Truly universal health care requires comprehensive reform that looks into the lives of marginalized people—patients, migrants, and workers who find themselves unable to heal or work in the medical field.

Universal health care is an international concern, and it has been a central topic of the U.S. Democratic debates, with centrists calling for a public option and candidates such as Bernie Sanders and Elizabeth Warren proposing Medicare for All. The health care crisis in the United States is compounded by 27.5 million uninsured Americans (as of 2018), the surge in the opioid crisis, and growing health care-related debt. These facts are damning enough, but even they are incomplete: they do not account for the approximately 10.5 million undocumented migrants who fall outside of these medical statistics. And often missing from these major political debates are the ways that black Americans are more likely to face racial bias with respect to pain or the high rates of maternal mortality for black women. Earlier this year, Elizabeth Warren outlined a plan to address black maternal mortality which would financially penalize hospitals who had high rates of maternal mortality. But as Sarah Jones noted in New York magazine, there are gaping holes in this policy, mostly because penalizing hospitals can be a way to cut funding from hospitals that are already underfunded. It is not enough to penalize institutions that reproduce racism; rather, we need transformative and anti-racist comprehensive programs that include hiring more people of color, anti-racist workshops, and paid federal parental leave. In a world where data fuels political action, it is important to inquire about all of the ways that universal health care could provide a corrective to a broken health care system.

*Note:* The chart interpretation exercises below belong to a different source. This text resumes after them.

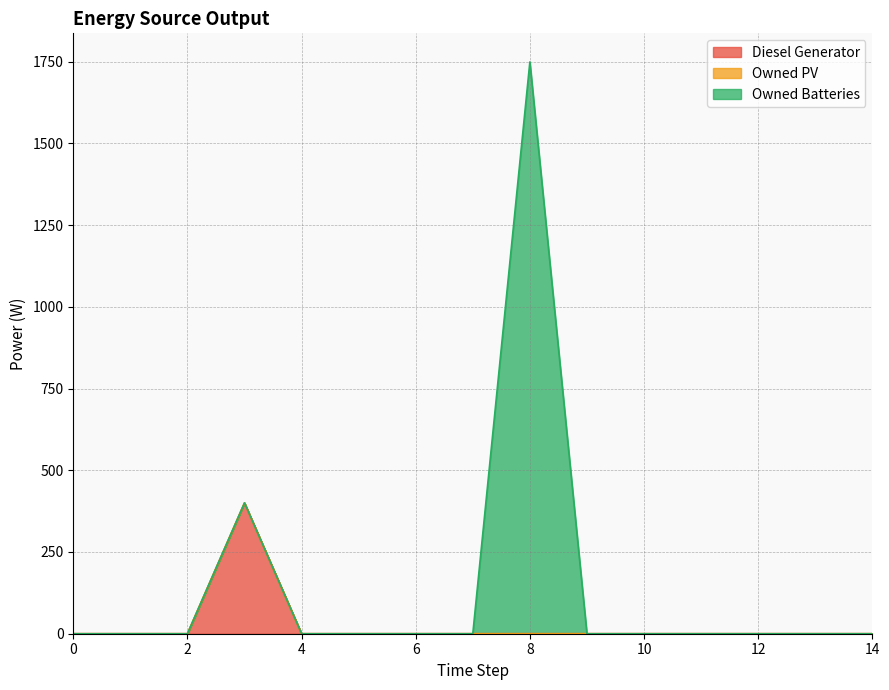

What is the sum of all Diesel Generator values?

400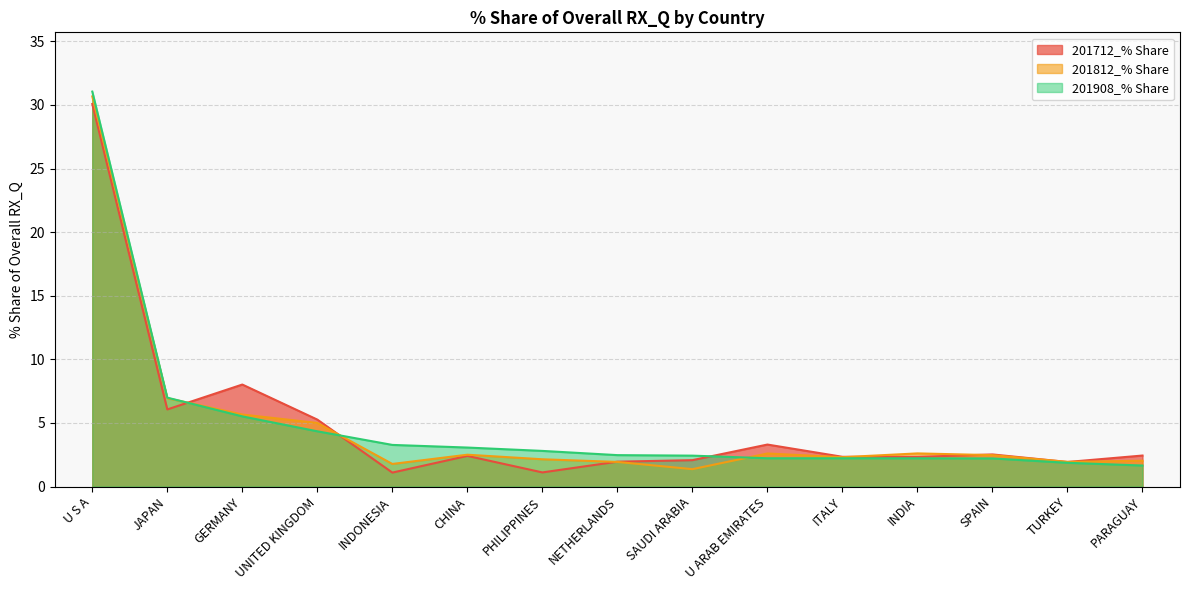

The 201908_% Share series shows 1.7 at PARAGUAY. True or false?

True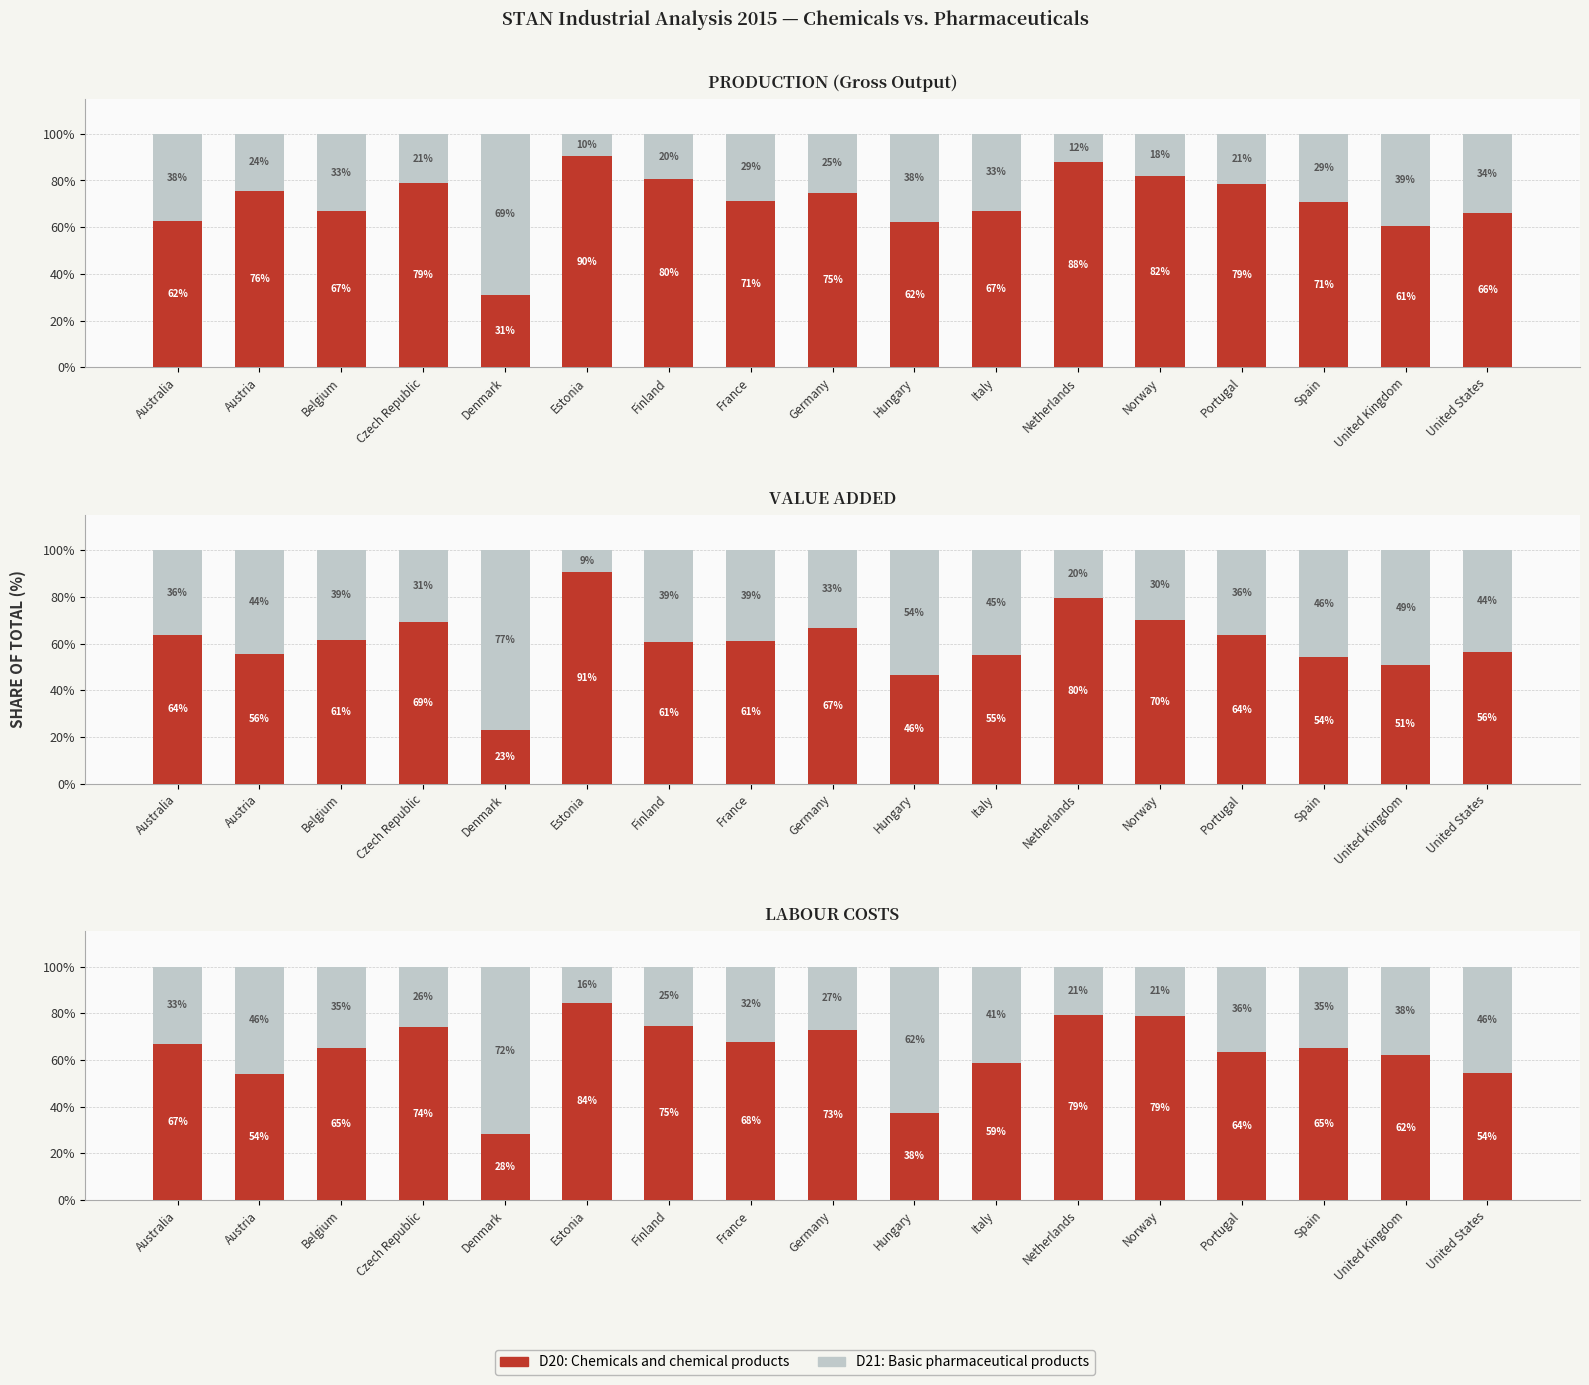

What is the minimum value for Chemicals D20?

28.1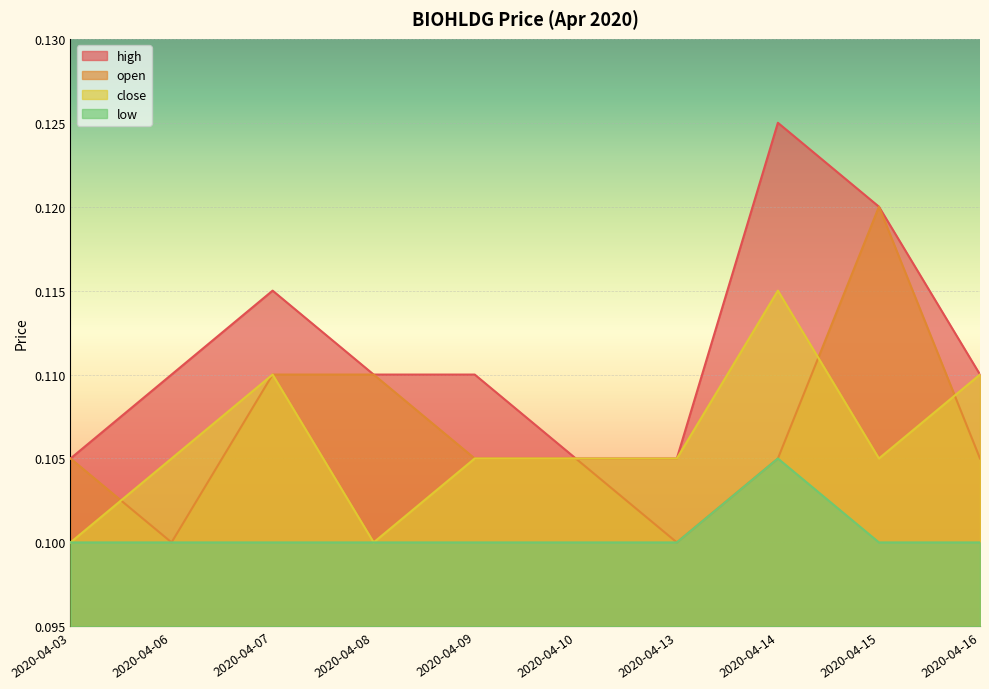

Count the number of categories in the chart.

10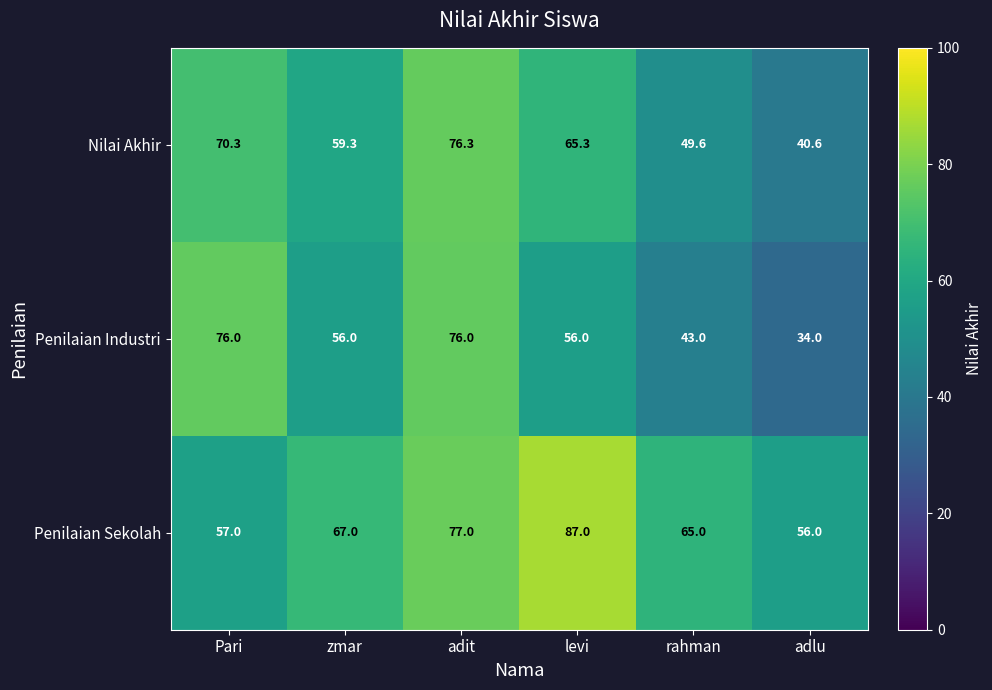

Reading left to right, list all the values displayed in this chart.

Nilai Akhir: 70.3	59.3	76.3	65.3	49.6	40.6
Penilaian Industri: 76.0	56.0	76.0	56.0	43.0	34.0
Penilaian Sekolah: 57.0	67.0	77.0	87.0	65.0	56.0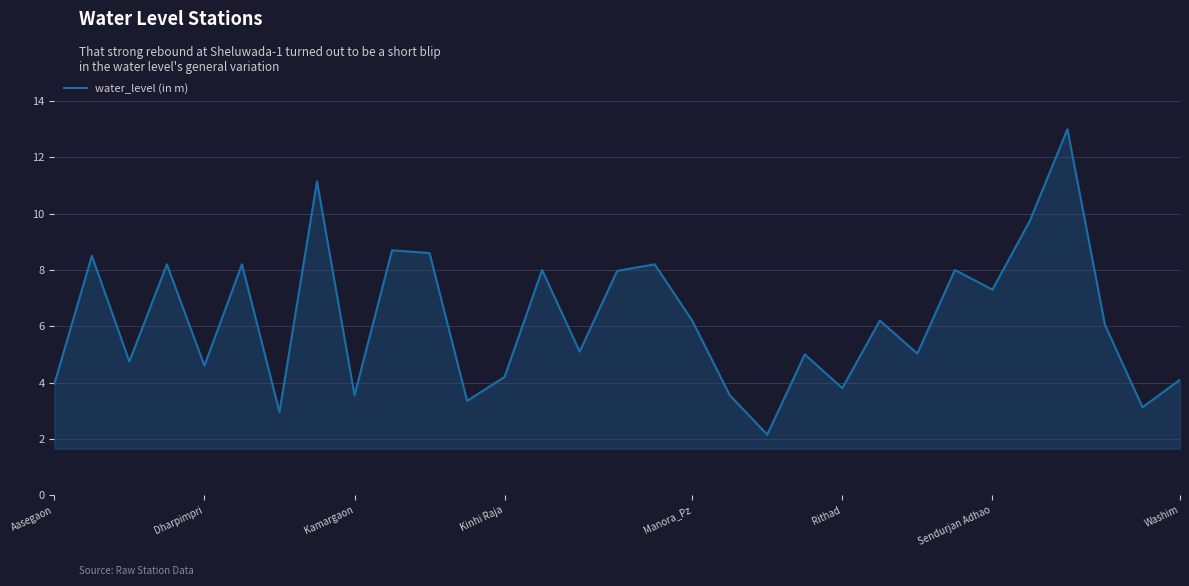

What is the maximum value shown in the chart?

13.0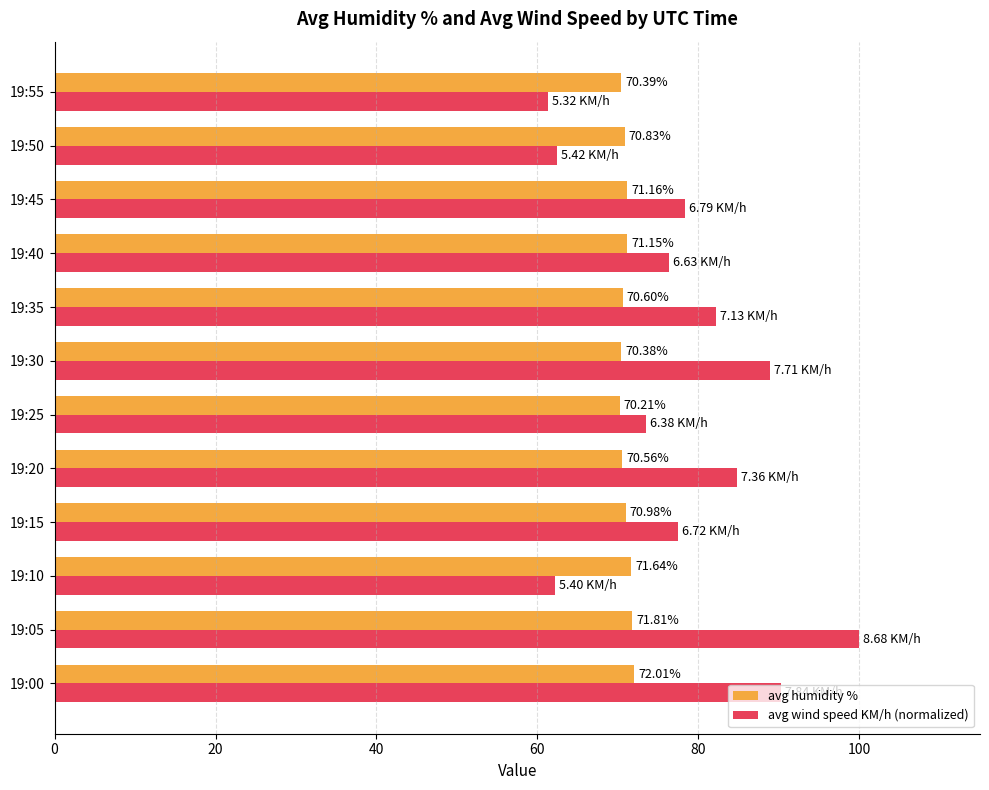

Which series has the widest spread of values?

avg wind speed KM/h (normalized)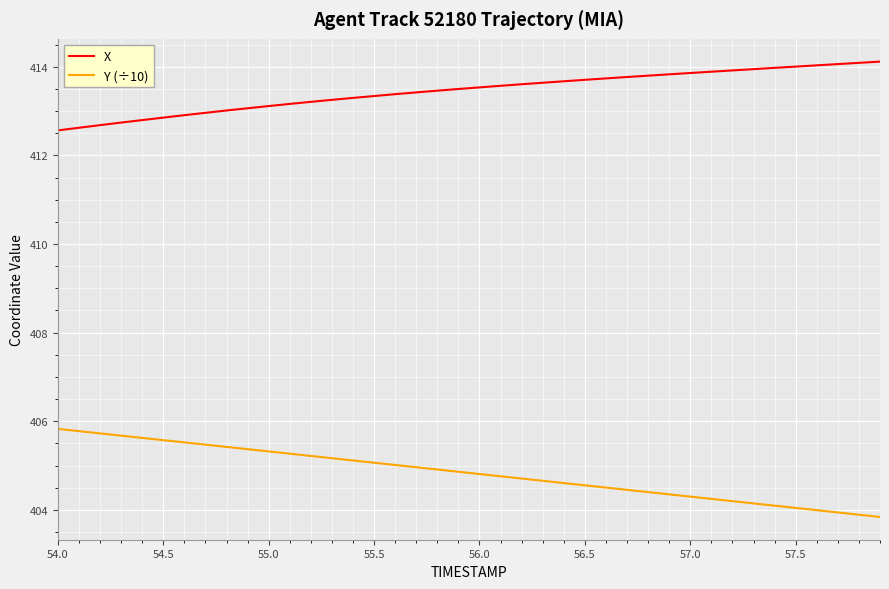

What is the difference between the maximum and minimum values in the Y (÷10) series?

2.0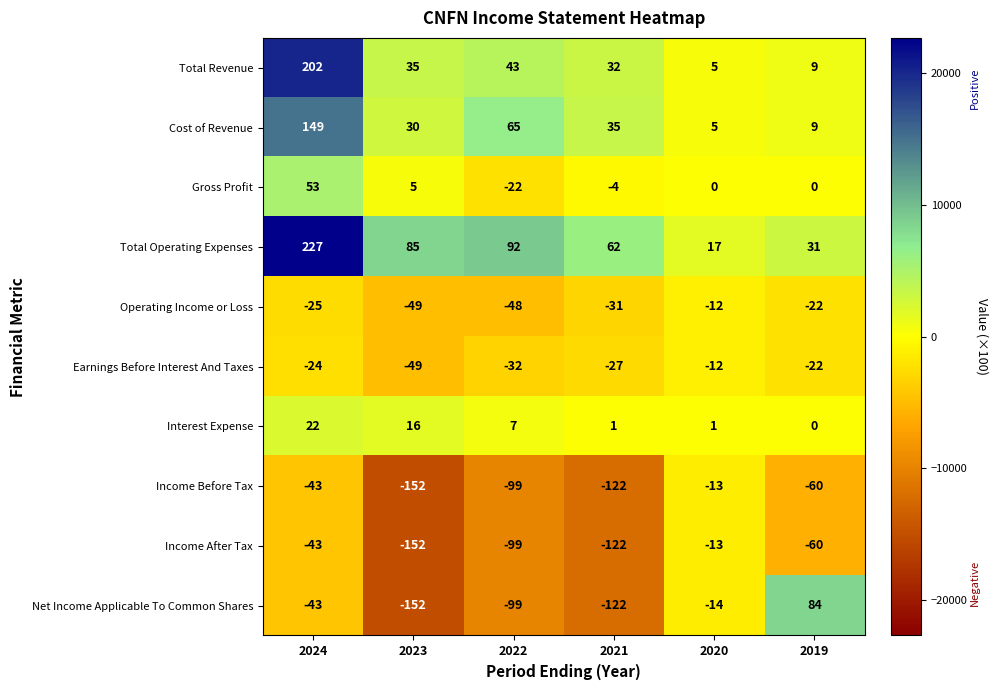

Which series has the largest range (max minus min)?

Net Income Applicable To Common Shares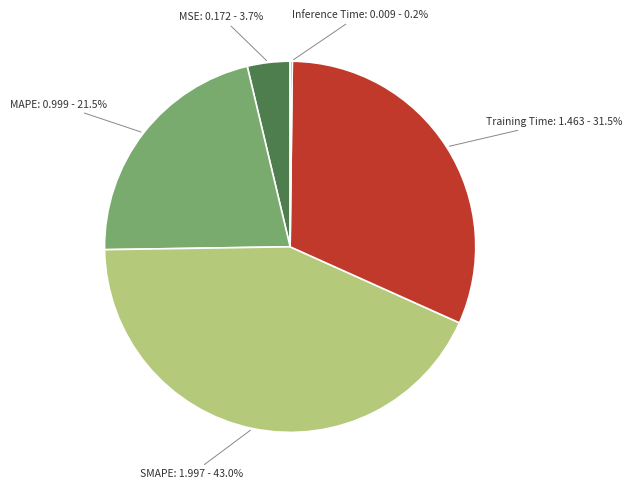

Is there any slice that represents more than half of the pie?

No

And in a moment of austerity, this is relevant for those who want to understand how the NHS can create anti-racist and holistic care. Between 2015 and 2017, the NHS pledged to invest £2 million to increase minority leadership and to address harassment in the workplace. Medical societies have also worked toward tackling racism. The British Medical Association held a summit in July 2018 to address racial bias in the NHS and will continue to work on investigating and enacting sanctions to wrongdoings. In addition to these initiatives and institutional investments, health care providers can think more deeply about the intergenerational trauma of people of color, who are often disregarded, and how the transnational and diaspora experiences of people of color articulates itself in majority white countries. In 2019, the American Psychological Association acknowledged that the experience of racism towards people of color, from workplace discrimination to hate crimes, may produce post-traumatic stress disorder.

The documented discrimination towards patients and doctors within the NHS has shown is that universal access is not enough; rather, truly universal health care requires comprehensive reform that looks into the lives of marginalized people—patients, migrants, and workers who find themselves unable to heal or work in the medical field.